Il voyait venir Jamal, sa carcasse massive, puissante, qu’il trimbalait habituellement avec souplesse mais qui, aujourd'hui, semblait maladroite ; comme hésitante. Il ne dit pas un mot mais il remarqua que ses lèvres et tout son corps tremblaient imperceptiblement. Une paire de menottes à la main, il les mit à celles de Fadi avec une rudesse mal maîtrisée, excessive, comme s'il ne se contrôlait plus. Il fallait néanmoins qu'il joue son rôle jusqu'à la tombée de rideau qui approchait. Fadi tentait de se tenir droit, y mettant tout son courage. Il s'interdisait de trembler. Ce n'était pas le moment.

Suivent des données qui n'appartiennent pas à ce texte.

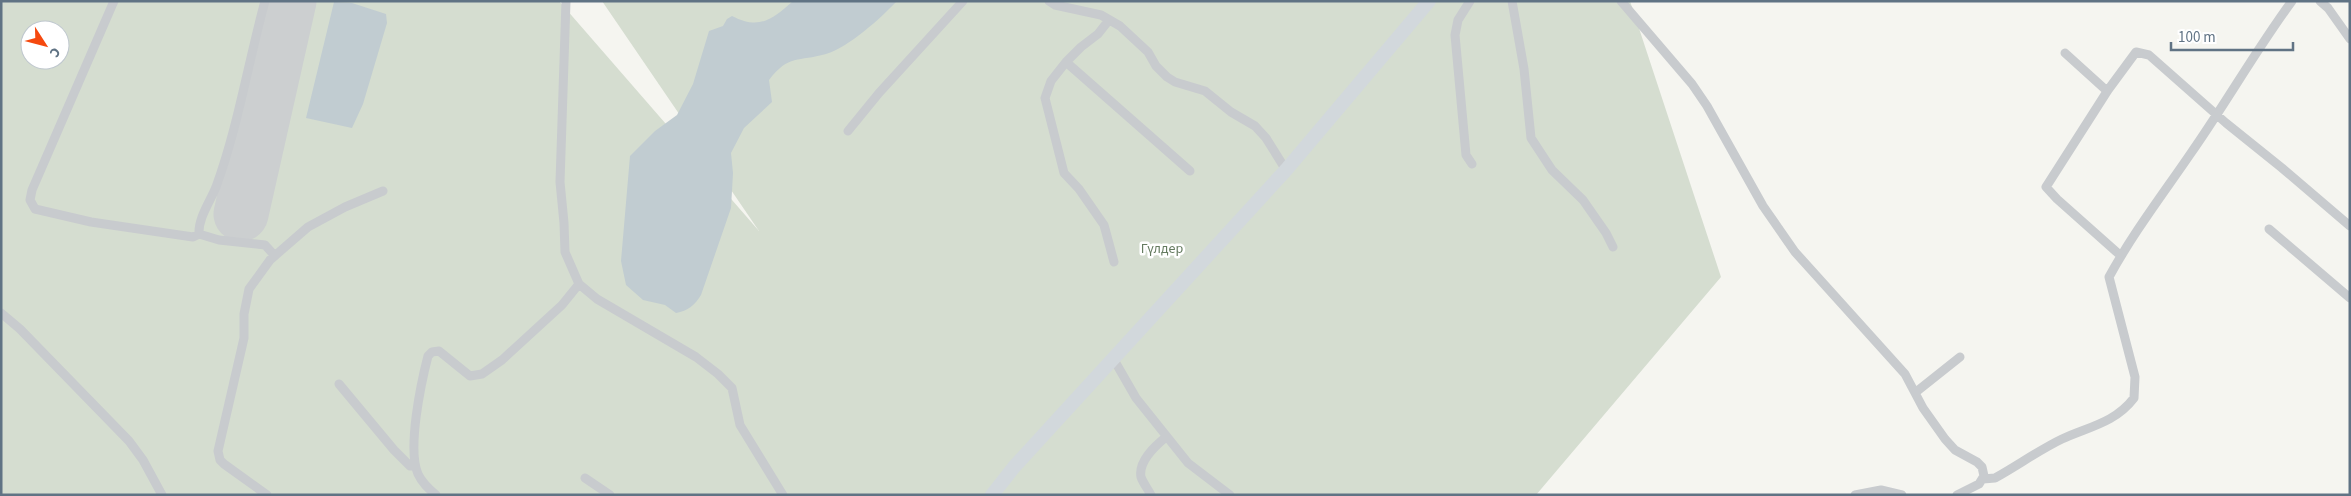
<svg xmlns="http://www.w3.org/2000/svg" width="2351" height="496" viewBox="0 0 2351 496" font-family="'Source Sans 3',sans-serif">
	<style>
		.green { fill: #d5ddd0; fill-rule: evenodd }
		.water { fill: #c1ccd1 }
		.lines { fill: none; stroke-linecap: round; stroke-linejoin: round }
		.runway { stroke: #cccfd0; stroke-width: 55 }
		.street { stroke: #c8cbce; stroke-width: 9 }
		.primary { stroke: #d2d8dc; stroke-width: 14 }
		.labels { text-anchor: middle; stroke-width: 5; stroke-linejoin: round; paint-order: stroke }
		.park-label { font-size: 14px; fill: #657b60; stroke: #fff }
	</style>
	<rect width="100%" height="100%" fill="#f5f5f0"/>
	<path class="green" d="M1 1H559L759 231 602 1H1630L1721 277 1536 495H1ZM30 30H60V60H30Z"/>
	<path class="water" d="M793 1H897C881 18 849 47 826 54 798 62 789 54 769 80L772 102 744 128 731 153 733 173 731 208 701 295C695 305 688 311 676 313L665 305 643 300 626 285 621 261 630 156 655 131 677 115 693 84 709 31 723 26 727 19 732 16C759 30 772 20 793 1Z
		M334 2 352 3 386 14 387 23 363 104 352 128 306 118Z"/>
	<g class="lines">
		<path class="runway" d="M241 214 289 1"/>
		<path class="street" d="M114 1 32 190 30 200 35 209 91 222 193 237 199 234C198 218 210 202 216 187 238 127 248 63 265 1
			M566 1 560 182 564 223 565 252 579 284 597 299 696 357 718 374 732 388 740 425 783 495
			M1049 1 1055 5 1101 15 1120 26 1148 52 1156 66 1167 77 1175 82 1205 91 1231 112 1255 126 1266 138 1286 170
			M1470 1 1458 20 1455 35 1466 155 1472 164
			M1512 1 1524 69 1531 138 1552 170 1583 200 1606 233 1613 247
			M1621 1 1692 84 1707 106 1763 206 1795 252 1905 374 1923 408 1945 439 1955 450 1977 462 1982 467 1984 476 1979 484 1957 495
			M2320 1 2328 8 2350 39
			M1109 20 1098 34 1081 47 1066 62 1051 81 1045 98 1064 173 1079 189 1104 225 1114 262
			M2065 53 2107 91
			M1066 62 1190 171
			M848 131 879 93 963 1
			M2269 229 2350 298
			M199 234 219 240 265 245 275 256
			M2120 255 2057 199 2046 187 2108 90 2136 52 2149 55 2226 123 2282 168 2350 226
			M1 313 20 329 129 441 143 460 162 495
			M1113 358 1136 398 1188 463 1230 495
			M339 384 394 450 410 466 415 465
			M1916 392 1960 357
			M585 478 610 495
			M1983 479 1995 478C2017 466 2039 450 2062 439 2088 427 2115 423 2134 398L2135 377 2109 277C2133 233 2163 194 2191 153 2226 103 2256 50 2292 1
			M267 495 224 464 220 460 218 451 244 338V314L249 289 270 260 308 227 345 207 383 191
			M436 495C429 489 422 483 418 474 407 449 421 383 428 356L432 352 439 351 470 376 482 374 502 360 562 305 579 284
			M1151 495C1148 489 1143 483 1141 477 1138 461 1155 446 1166 437
			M1855 495 1881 490 1902 495"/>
		<path class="primary" d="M992 495 1014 467 1286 170 1429 1"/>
	</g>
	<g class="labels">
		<g class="park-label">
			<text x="1162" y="253">Гүлдер</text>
		</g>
	</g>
	<rect width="2351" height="496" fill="none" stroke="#607384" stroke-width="5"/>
	<g transform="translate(45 45) rotate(126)"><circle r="24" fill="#ffffff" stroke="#bfc7ce"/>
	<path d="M0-4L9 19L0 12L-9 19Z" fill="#f5490f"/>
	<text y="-8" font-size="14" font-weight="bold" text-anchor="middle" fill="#607384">С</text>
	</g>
	<path d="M2171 42v8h122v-8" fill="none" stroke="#607384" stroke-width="2.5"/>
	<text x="2178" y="42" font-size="15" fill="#607384" stroke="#ffffff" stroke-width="4" paint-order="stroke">100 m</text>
</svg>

Dans quelques minutes, il serait libre. Il s’y accrochait avec l'obstination d'un naufragé agrippé à une épave. Il sortit le premier, la main de Jamal posée sur son dos. Il retenait un frisson de dégoût. Elle était moite et poissait sa chemise. Le couloir était long et leurs pas résonnaient sur le béton froid. Ils débouchèrent enfin dans la cour. Elle était vide, seule une poignée de moudjahidines et un petit homme à djellaba grise qui l'observait intensément étaient présents. Fadi frissonna en le voyant. Il émanait de lui une absence totale d'humanité. Ses yeux clairs étaient dangereusement inexpressifs. Jamal le fit stopper.
Debout, au milieu de la cour, il faisait face aux soldats. Légèrement en retrait, il aperçut Ahmed qui l'observait. Dans les yeux de son ancien ami, il lut une haine qui le rassura. Il le considérait comme un ennemi. C'était une bonne chose.
Il laissa son regard errer sur chacun des moudjahidines présents. Il les connaissait tous, au moins de vue. Ils avaient fréquenté les mêmes écoles et les mêmes mosquées. C'était l'escouade de Tarek, ceux avec qui il se battait depuis des mois. Ceux qu'il avait trahis. Pourtant, il ne vit aucune trace de son frère dans le groupe. Aurait-il flanché au dernier moment ? Ses sentiments l'auraient-ils dominé ? Il en était presque déçu.
Il sentit des pas derrière lui. Une brusque secousse le fit agenouiller. Sans qu'il puisse se retourner, il sut qui c'était. Il connaissait trop bien cette poigne, rude et fraternelle, pour l'avoir subi dans ses jeux d'enfants et son adolescence. Il regardait droit devant lui, tout en espérant que Tarek se dépêche, ses genoux commençaient à trembler sur les graviers de la cour. Le contact froid du canon de pistolet contre sa nuque le fit tressaillir. Il lutta contre le réflexe de fermer les yeux. Il voulait les garder grand ouverts. Derrière lui, une voix puissante hurla Allahou akhbar et le coup partit.
La fosse s’ouvrit sous ses pieds, il ne savait plus si elle s’approchait ou si c’était lui qui y plongeait. Enfin, Fadi s’envola au plus haut des abîmes.